Using the information |
1: Repeat a portion of the ecosystem services excerpt word for word, starting at the words "Professor Timothy Schowalter" and stopping after "of ecosystem services.".
2: Condense the paragraph of the ecosystem services excerpt that opens with "Insect pollination is a classic ecosystem service" into a shorter version that keeps its main facts.
3: Using the ecosystem services excerpt, decide whether each statement agrees with it. Answer yes or no, and quote the words that decide it: (a) One paper puts the current value of ecosystem services at US$125 trillion a year. (b) The value of ecosystem services is smaller than the global economy. (c) One estimate values insect pollination at US$145 billion a year.

-------- Excerpt --------

Professor Timothy Schowalter argues that a better understanding of insect contributions to ecosystem services will improve our ability to sustain delivery of ecosystem services.

How do insects contribute to ecosystem services? | SciTech Europa

ECONOMIC VALUE OF ECOSYSTEM SERVICES

The dollar value of ecosystem services generally (including insects, but of all of nature) is very high. However this is a bit unrealistic, how they work this out.

One recent paper makes the value US$145 trillion in 1997, reduced today to US$125 trillion a year, because of damage to Earth’s ecosystems in the interim. That’s more than double the entire global economy. How can that be possible? You need to know how it is done, with an example:

Insect pollination is a classic ecosystem service. Insects pollinate our crops for free, and if they were to go extinct we would probably have to try and do it ourselves. We can therefore estimate the value of the bees’ work by calculating the cost of paying armies of people to wander from plant to plant with small pollen-covered paintbrushes. One estimate put this figure at US$217 billion a year.

-------- Data segment --------

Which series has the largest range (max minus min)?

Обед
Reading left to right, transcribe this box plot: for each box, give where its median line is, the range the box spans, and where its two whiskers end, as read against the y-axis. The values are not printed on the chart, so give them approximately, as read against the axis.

--------

Task-by-task solutions |
1:
Professor Timothy Schowalter argues that a better understanding of insect contributions to ecosystem services will improve our ability to sustain delivery of ecosystem services.

2: Insects pollinate crops for free. If they went extinct, people would probably have to do the work themselves. The value of this service can therefore be estimated from the cost of paying people to pollinate plants by hand with pollen-covered paintbrushes. One estimate puts that cost at US$217 billion a year.

3:
(a) Yes: "reduced today to US$125 trillion a year"
(b) No: "That’s more than double the entire global economy."
(c) No: "One estimate put this figure at US$217 billion a year."